Teatro patográfico y salud de la mujer: del “sick tourism” al “withnessing” en The Year My Vagina Tried to Kill Me y Performing Endometriosis
DOI:
https://doi.org/10.1344/Lectora2024.30.4Keywords:
theatre, medical humanities, gender, feminisms, endometriosisAbstract
This article explores the concepts of “sick tourism” and “withnessing” in two pathographical plays —Amy Vreeke’s The Year My Vagina Tried to Kill Me (2016) and Verónica Rodríguez’s Performing Endometriosis (2022)— written and performed respectively by Vreeke and Rodríguez, both women with endometriosis. Endometriosis is a condition in which tissue similar to the endometrium (the inner lining of the womb) appears elsewhere in the body. This tissue behaves like menstruation (grows, bleeds and sheds), but unlike menstruation, it remains trapped inside. Methodologically, this article uses theatre and performance studies, gender studies with a feminist intersectional perspective and the critical medical humanities, with the aim of foregrounding the corporeal and ecological epistemologies suggested by these “pathographical performances” (Brodzinski 2016), that is, performances that focus on the lived experience of illness. First, it examines “the visual” as a common trait across theatre and illness and how the case studies selected appropriate the visual in a context in which the illness of the performers lacks visibility and in which they are not seen.
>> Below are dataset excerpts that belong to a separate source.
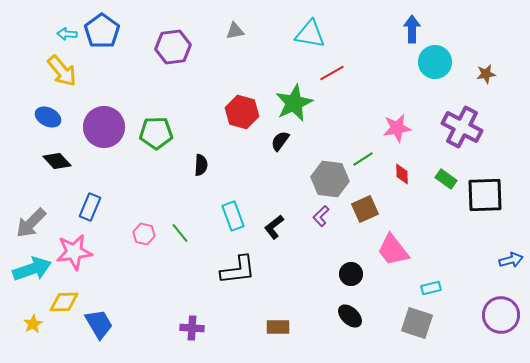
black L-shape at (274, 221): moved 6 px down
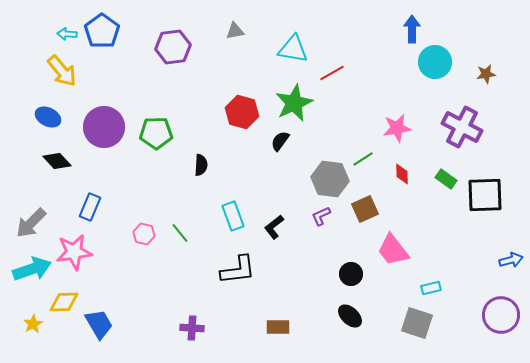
cyan triangle at (310, 34): moved 17 px left, 15 px down
purple L-shape at (321, 216): rotated 20 degrees clockwise
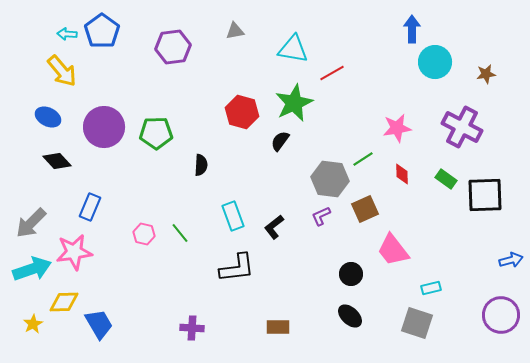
black L-shape at (238, 270): moved 1 px left, 2 px up
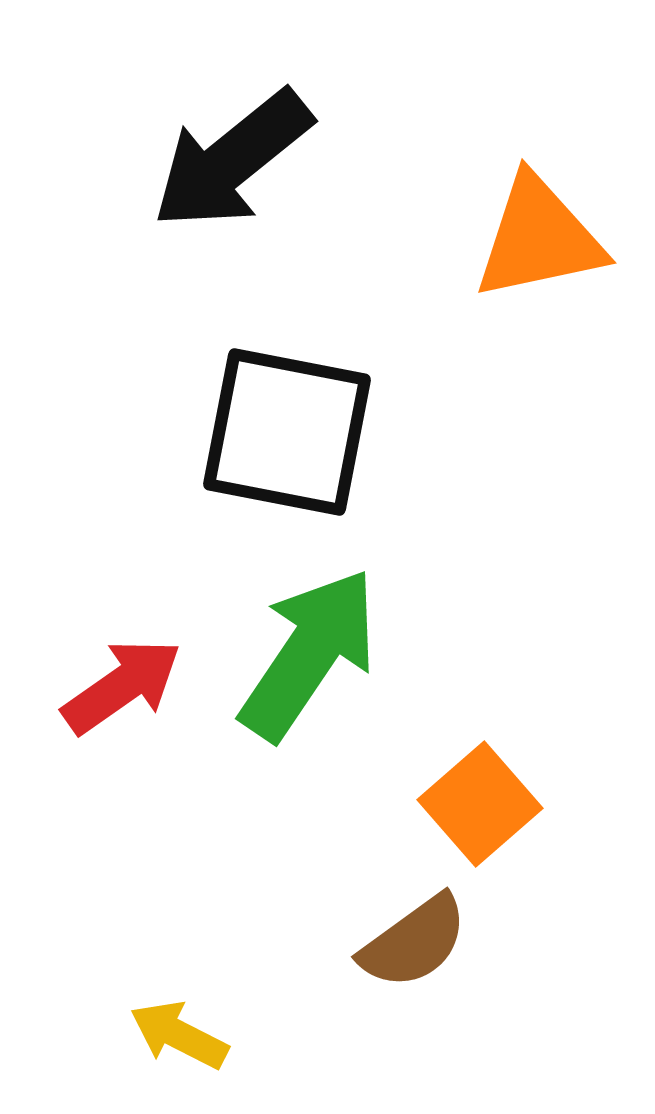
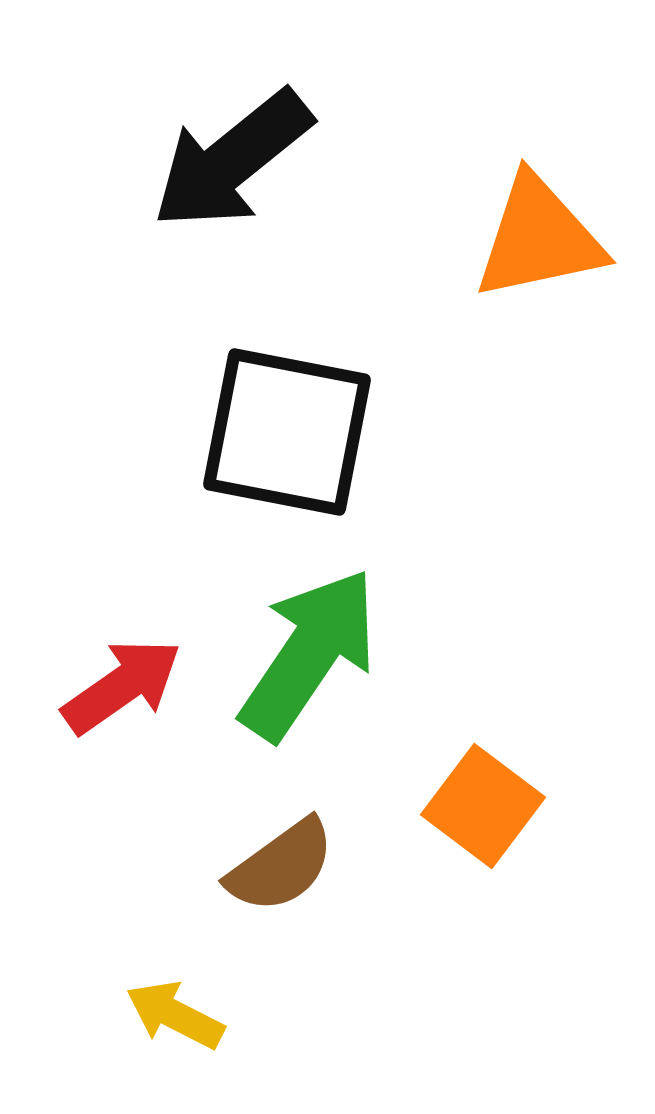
orange square: moved 3 px right, 2 px down; rotated 12 degrees counterclockwise
brown semicircle: moved 133 px left, 76 px up
yellow arrow: moved 4 px left, 20 px up
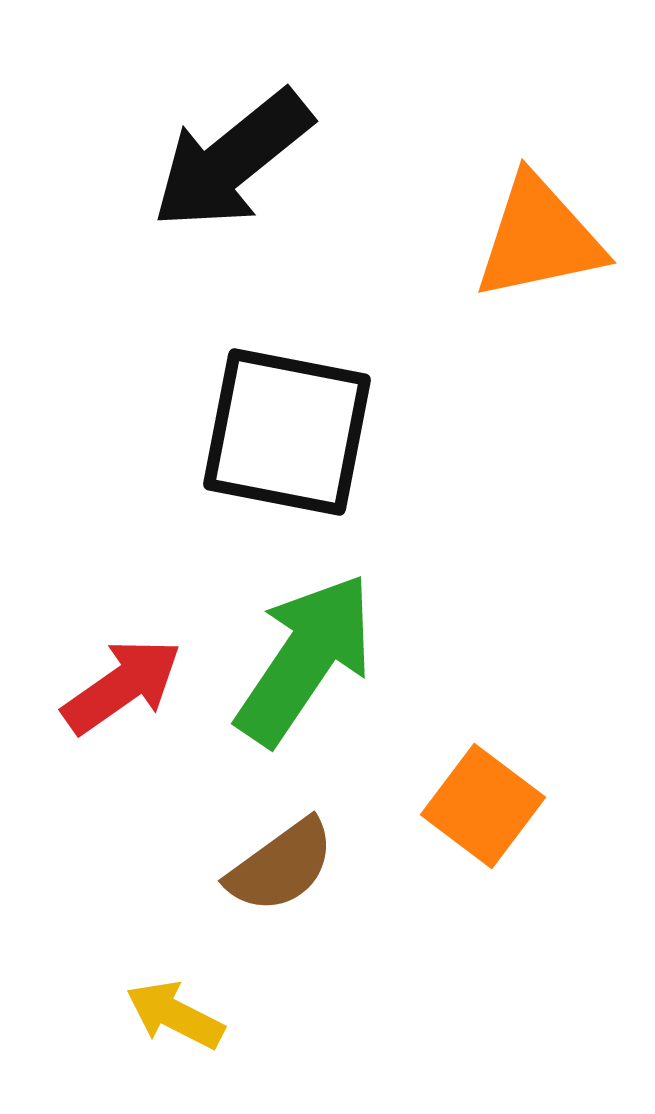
green arrow: moved 4 px left, 5 px down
Second, connecting those phenomena to the idea of the spectator, it suggests a shift from “sick tourism”, which refers to the idea of “visiting” illness, and in theatre’s case, perhaps, be witness to the performer’s pathological process, to “withnessing”, which conveys a corporeal organisation becoming in which vision is not the main relational axis. It concludes that these “withnessing” theatrical examples highlight the existence of a space in which illness knowledge is contributed to from bodies and with bodies.